Vous étiez un millier à scander des slogans anti-masque devant le Parlement à Québec.

Marcel Perron Marcel Perron
Neuville

À vous entendre, la pandémie serait derrière nous et le gouvernement brimerait votre liberté en imposant le couvre-visage. Où vivez-vous pour être ainsi déconnectés de la réalité ? Votre environnement se situe dans un monde tronqué qui est à la remorque des courants complotistes qui vous nourrissent tout en vous privant de votre sens critique élémentaire.

Dans ce genre d’attroupement, on entend beaucoup de « je » et très peu de « nous ». Or, le port du masque vise justement un but collectif pour contrer la propagation d’un virus qui a déjà fait plusieurs centaines de milliers de morts dans le monde.

Comme des adolescents qui refusent toute règle imposée, vous criez votre indignation en vous appuyant sur de fausses prémisses.

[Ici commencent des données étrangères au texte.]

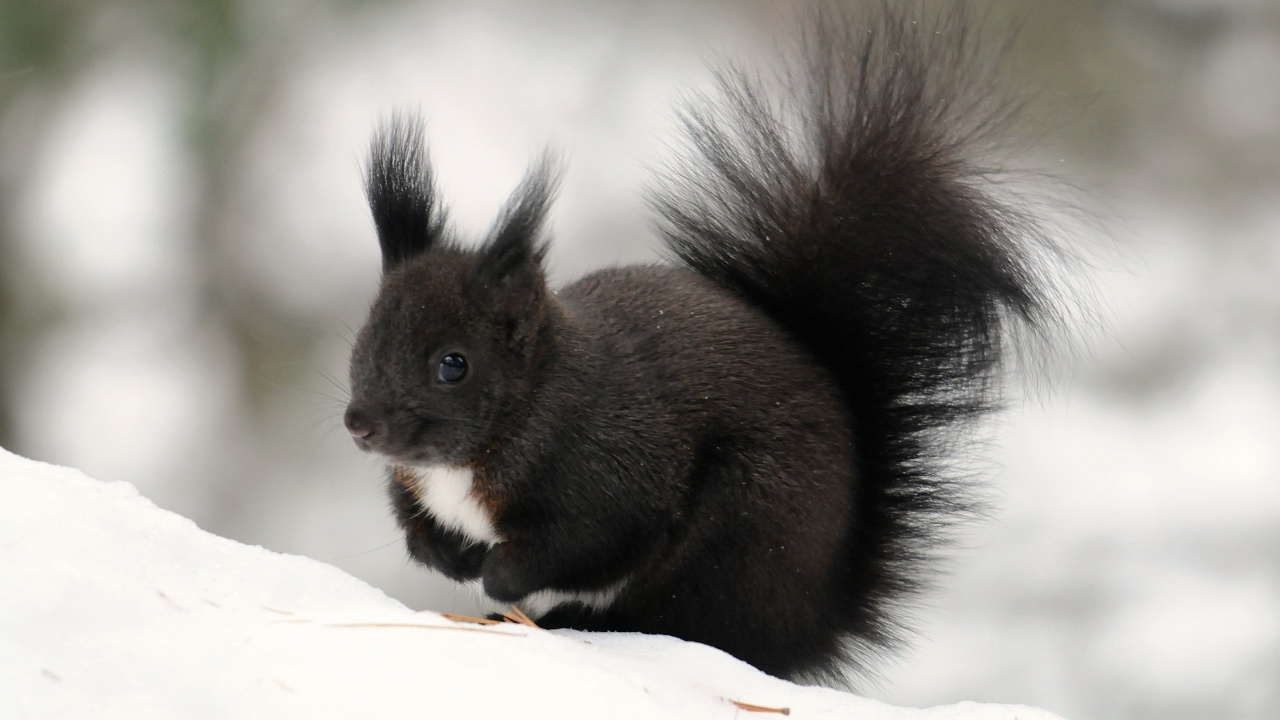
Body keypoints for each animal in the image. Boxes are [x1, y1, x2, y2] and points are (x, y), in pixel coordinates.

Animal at [343, 3, 1065, 684]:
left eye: (453, 365)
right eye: (364, 340)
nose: (360, 425)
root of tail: (817, 619)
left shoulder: (611, 477)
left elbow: (581, 547)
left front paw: (496, 575)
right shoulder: (417, 486)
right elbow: (417, 528)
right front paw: (449, 556)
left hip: (738, 532)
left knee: (682, 619)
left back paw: (571, 618)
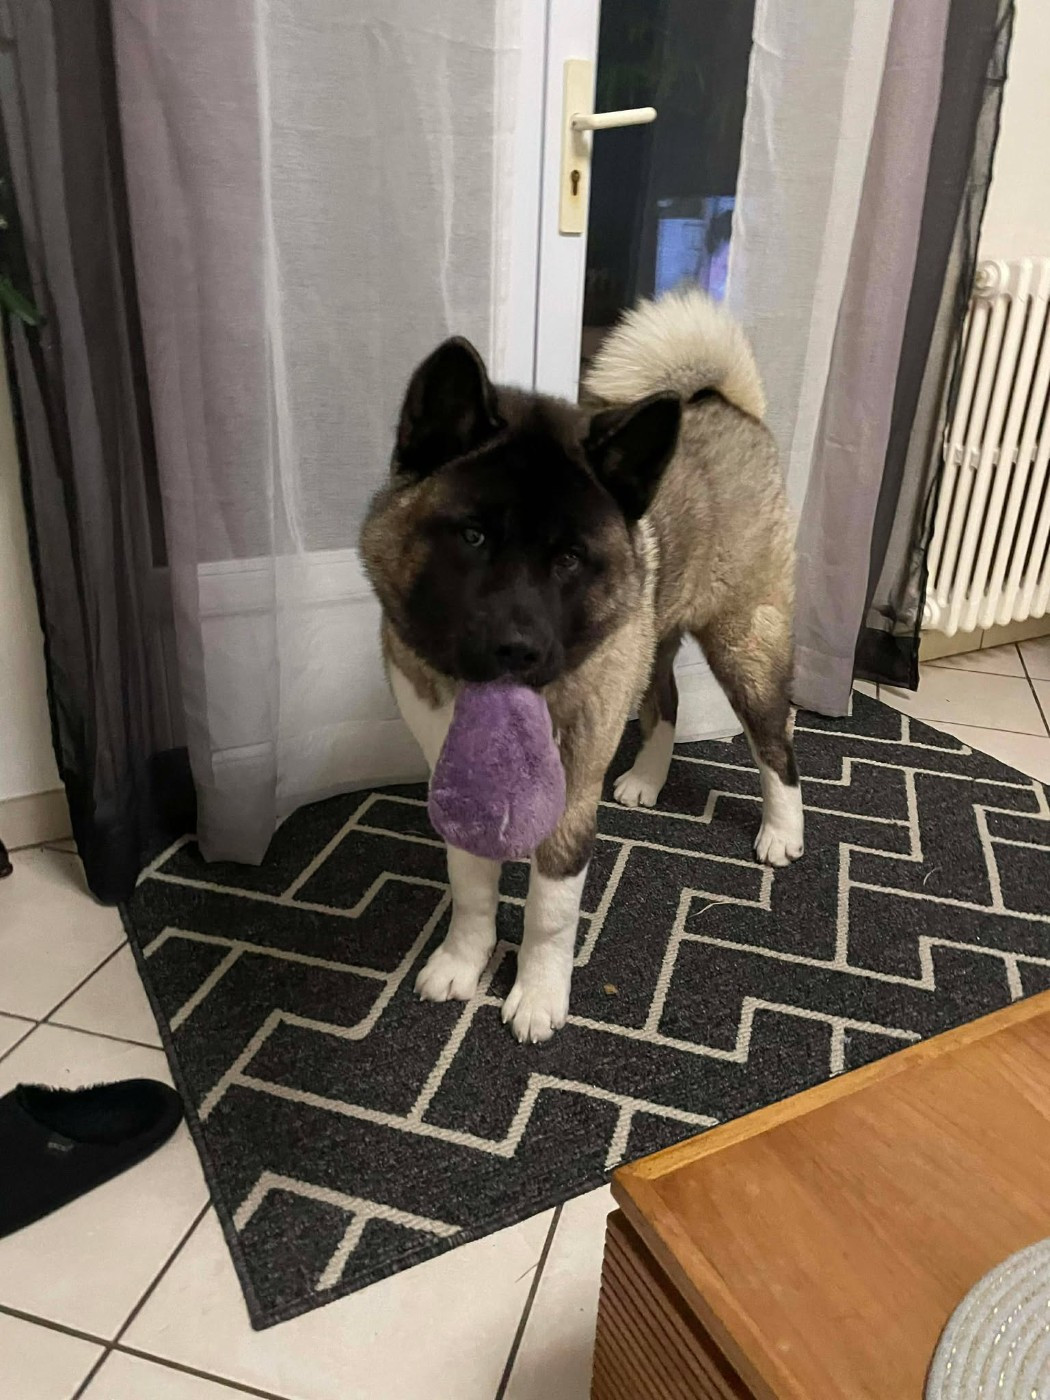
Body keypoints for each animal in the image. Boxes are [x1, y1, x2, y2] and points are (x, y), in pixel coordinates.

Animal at [360, 288, 802, 1044]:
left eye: (569, 558)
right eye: (473, 536)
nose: (519, 649)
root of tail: (729, 406)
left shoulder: (569, 797)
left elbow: (550, 911)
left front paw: (538, 995)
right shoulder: (460, 780)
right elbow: (470, 890)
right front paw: (464, 962)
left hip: (745, 646)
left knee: (776, 743)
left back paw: (782, 831)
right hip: (654, 641)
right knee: (665, 703)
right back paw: (648, 780)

Ce n’est pas en répétant des faussetés ad nauseam que celles-ci deviennent des vérités. Enlevez le masque devant vos yeux et regardez la vérité en face. La pandémie est là, le nombre de personnes infectées augmente de jour en jour et le danger d’une seconde vague est à nos portes. Dans ces circonstances, le port du masque ne constitue-t-il pas une contrainte mineure pour un bienfait majeur ?

Contrairement à vos enflures verbales qui parlent de dictature de la part d’un gouvernement qui oblige le port du masque, la Santé publique, elle, s’appuie sur des études probantes et non sur des inepties provenant de réseaux sociaux véhiculant la bêtise.

À constater votre ignorance, je prends note que vous n’avez jamais vécu sous un régime dictatorial ni connu un coup d’État qui vous aurait enlevé vos libertés fondamentales. Si tel était le cas, vous n’auriez jamais manifesté contre l’obligation du port d’un masque sanitaire en période pandémique ; vous auriez gardé vos énergies pour défendre des causes plus nobles et plus essentielles à la sauvegarde de la démocratie.